Когда касались фронтовых лет, я будто вытягивалась перед ними — и отвечала по-военному кратко, не подвергая сомнениям решения вышестоящих начальников. Такая у меня сохранилась выправка.

А повелительность телеведущей незаметно вроде бы обмелела, иссякла… уступила доверительной заинтересованности.

— Ну да ладно! Наша передача называется, как известно, «Самое-самое»… Вспомните, пожалуйста, если это не слишком тяжко, о самом-самом страшном, что вы испытали в своей жизни. Это было при форсировании Днепра? На той переправе?

— Нет.

— Вы, женщина, все же двух орденов Славы удостоились. — Она вновь сосредоточилась на моем фронтовом прошлом в его сочетании с моей принадлежностью к прекрасному полу. Но моя женская суть, как и военная, была уже вдалеке. — Я думаю, самое страшное в вашей жизни все-таки неотторжимо от ваших солдатских наград.

— Самое страшное вообще случилось не на войне.

Меня в нашем доме именовали Анечкиной бабушкой, моего сына — Анечкиным отцом, а его жену — Анечкиной мамой. Самостоятельной ценности мы собой после рождения внучки как бы не представляли. И это нас вовсе не обижало. Напротив, мы этим гордились. Внучка стала лицом семьи. И какое это было лицо! А какие его обрамляли кудри и как грациозно, уже по-женски трехлетняя Аня ими встряхивала! А какие глаза: не оторвешь глаз! А какой у Анечки голос: можно слушать, даже не вдаваясь в смысл того, что она говорит, — и получать наслаждение, будто от классической оперной музыки, в которой слова тоже на самое главное. Я перечисляю бегло, потому что если вдаваться во все Анечкины достоинства, о моей внучке можно было бы сочинить поэму. И это не бред ошалевшей от любви бабушки… Мне ведь и дочь подарила двух внуков, но о них я ничего подобного сказать не могу. Тоже люблю их, однако…

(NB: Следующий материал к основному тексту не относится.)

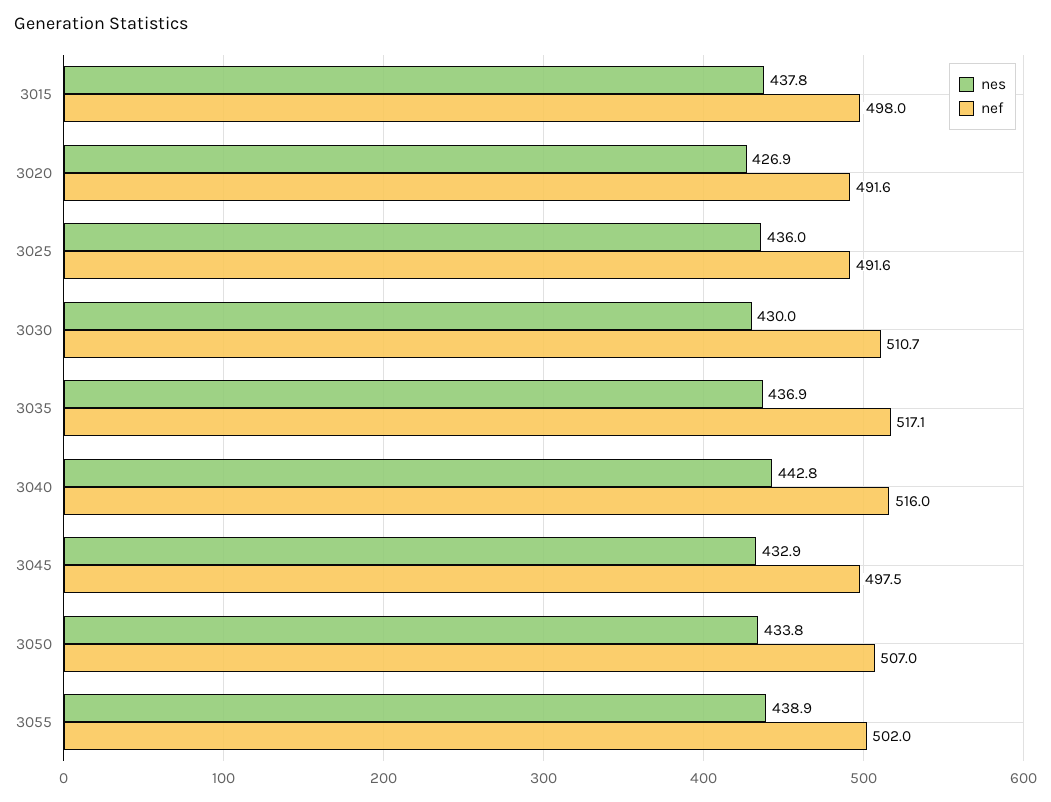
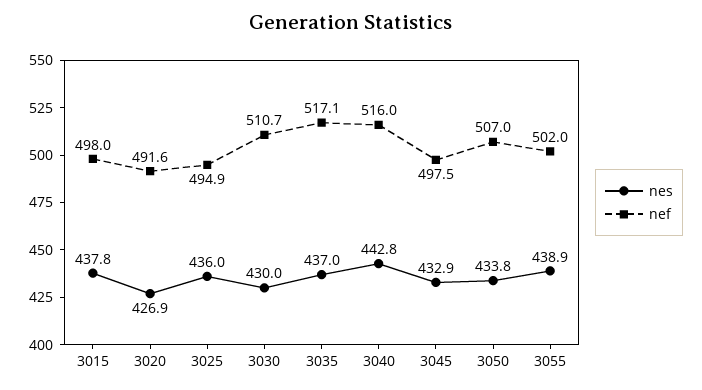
nef, 3025: 491.6 -> 494.9
nes, 3035: 436.9 -> 437

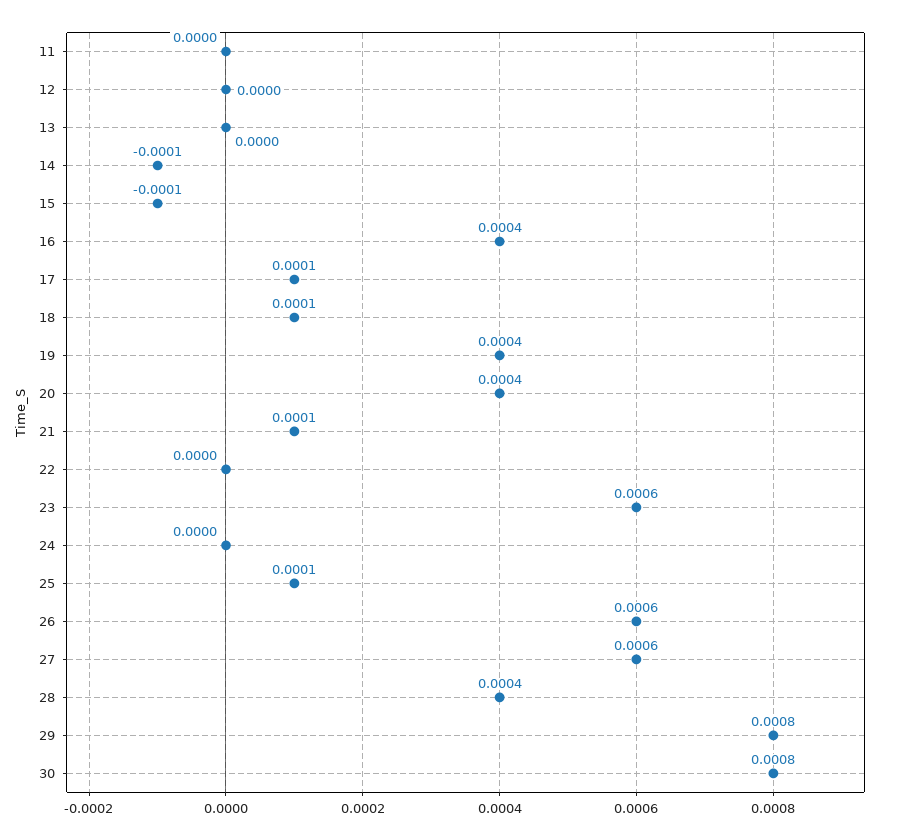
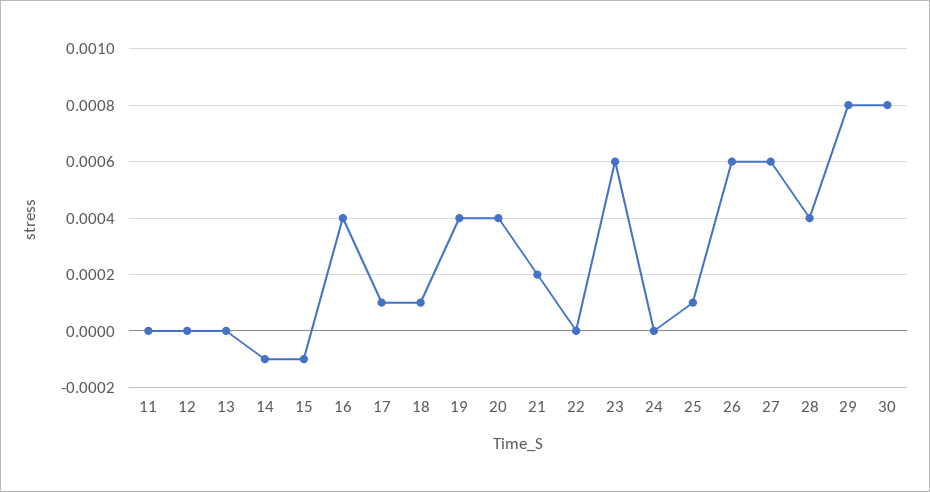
21: 0.0001 -> 0.0002

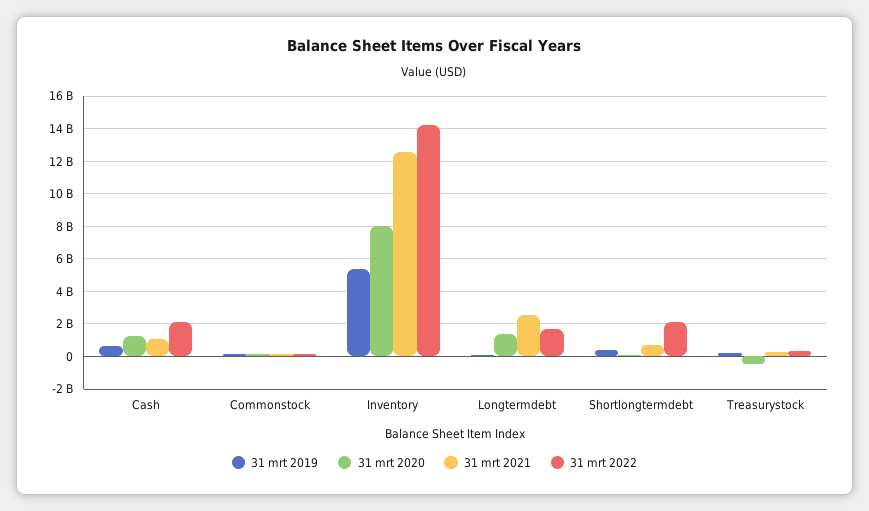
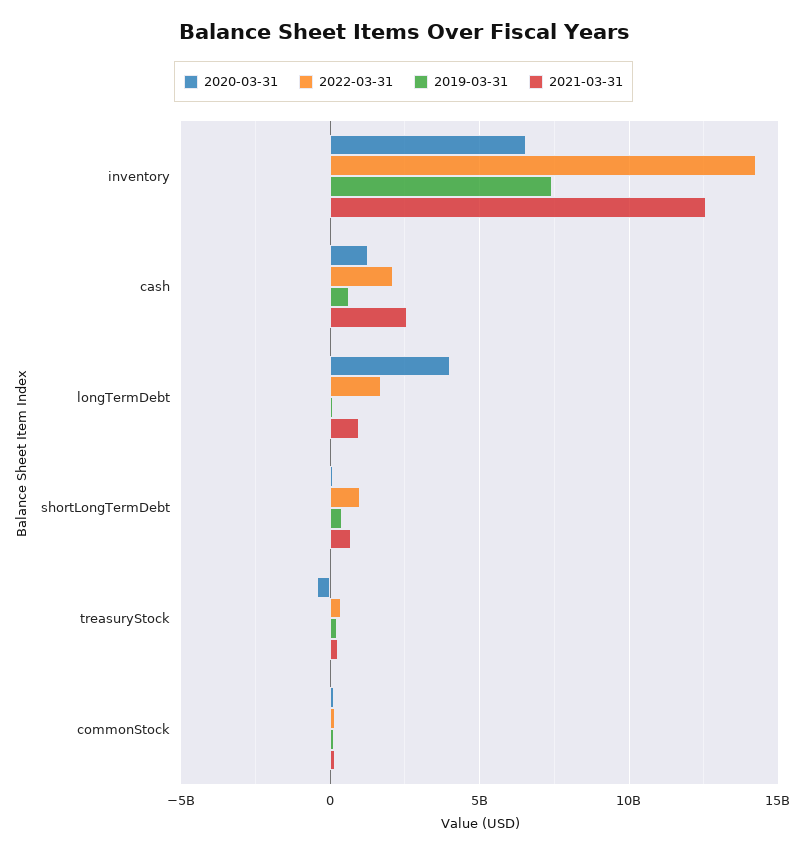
31 mrt 2021, Cash: 1000000000 -> 2500000000
31 mrt 2019, Inventory: 5500000000 -> 7500000000
31 mrt 2020, Inventory: 8000000000 -> 6500000000
31 mrt 2020, Longtermdebt: 1500000000 -> 4000000000
31 mrt 2021, Longtermdebt: 2500000000 -> 1000000000
31 mrt 2022, Shortlongtermdebt: 2000000000 -> 1000000000

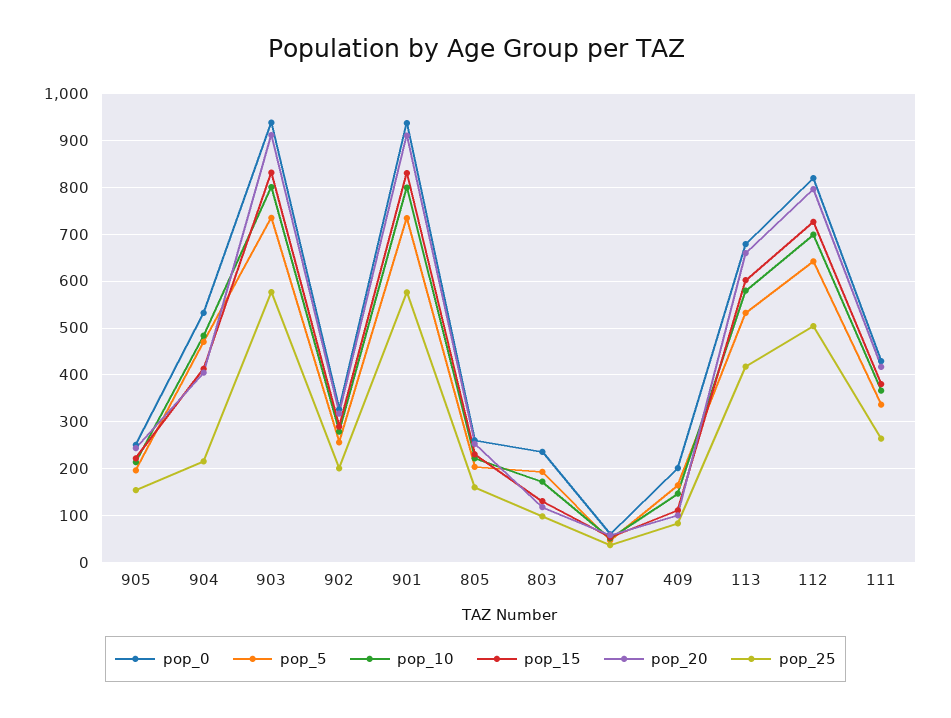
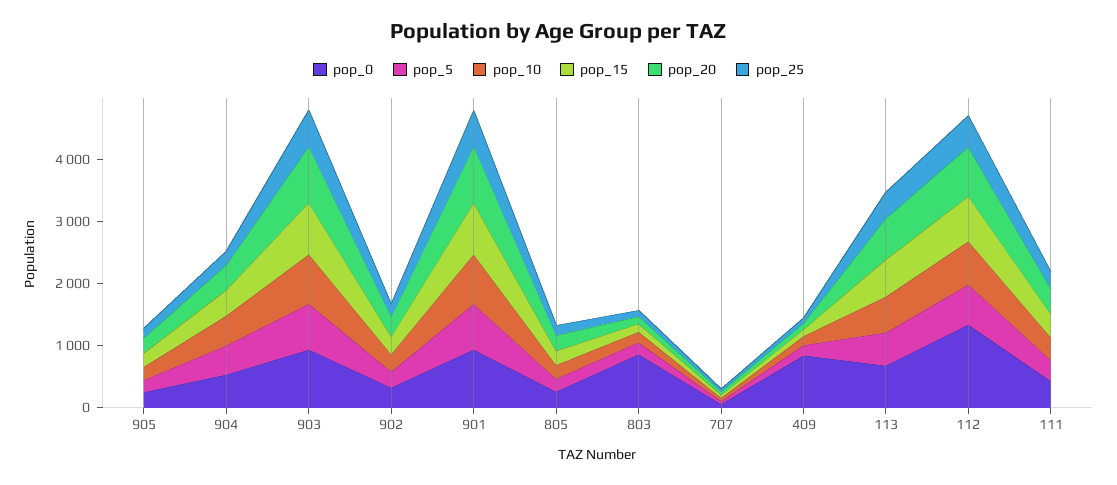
pop_0, 803: 240 -> 800
pop_0, 409: 200 -> 800
pop_0, 112: 820 -> 1400

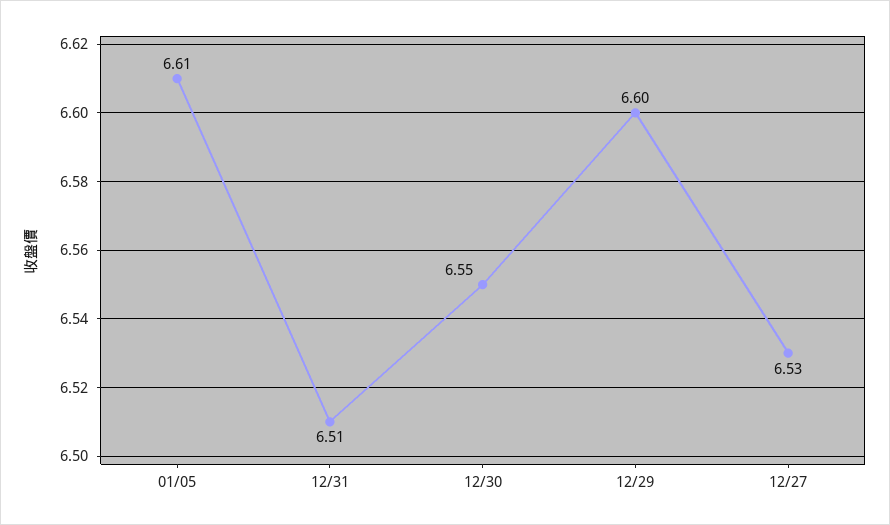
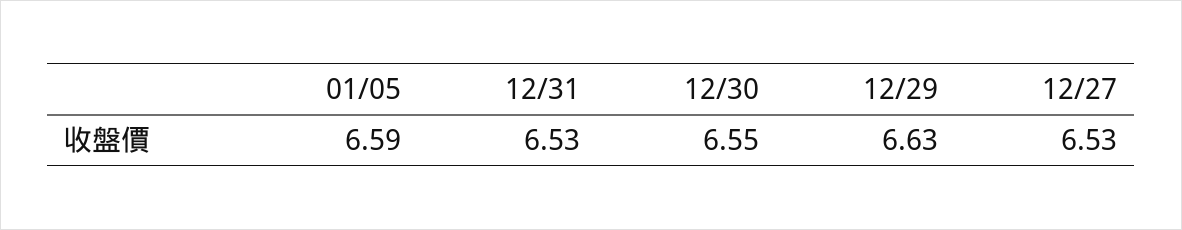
01/05: 6.61 -> 6.59
12/31: 6.51 -> 6.53
12/29: 6.6 -> 6.63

А какой у Анечки ум!.. «Бабулия, я, наверное, дурочка, — пожаловалась она на себя, когда ей было уже около пяти лет. — Но объясни: про что взрослые на лавочках разговаривают? Я никак не могу уцепиться за их слова. Они про ничего разговаривают?»

А почти каждую внучкину фразу стоило записывать: было за что цепляться!

Одни опасаются неприятностей на работе, другие супружеских измен, третьи — состариться раньше времени… А я страшилась лишь одного: чтобы с Анечкой чего-нибудь не случилось. Когда ею восторгались — а восторгались все подряд, — я замирала: «Сглазят! Ох, сглазят!» И трижды тихонько через левое плечо сплевывала… Суеверие и фатализм на войне оберегали от страха.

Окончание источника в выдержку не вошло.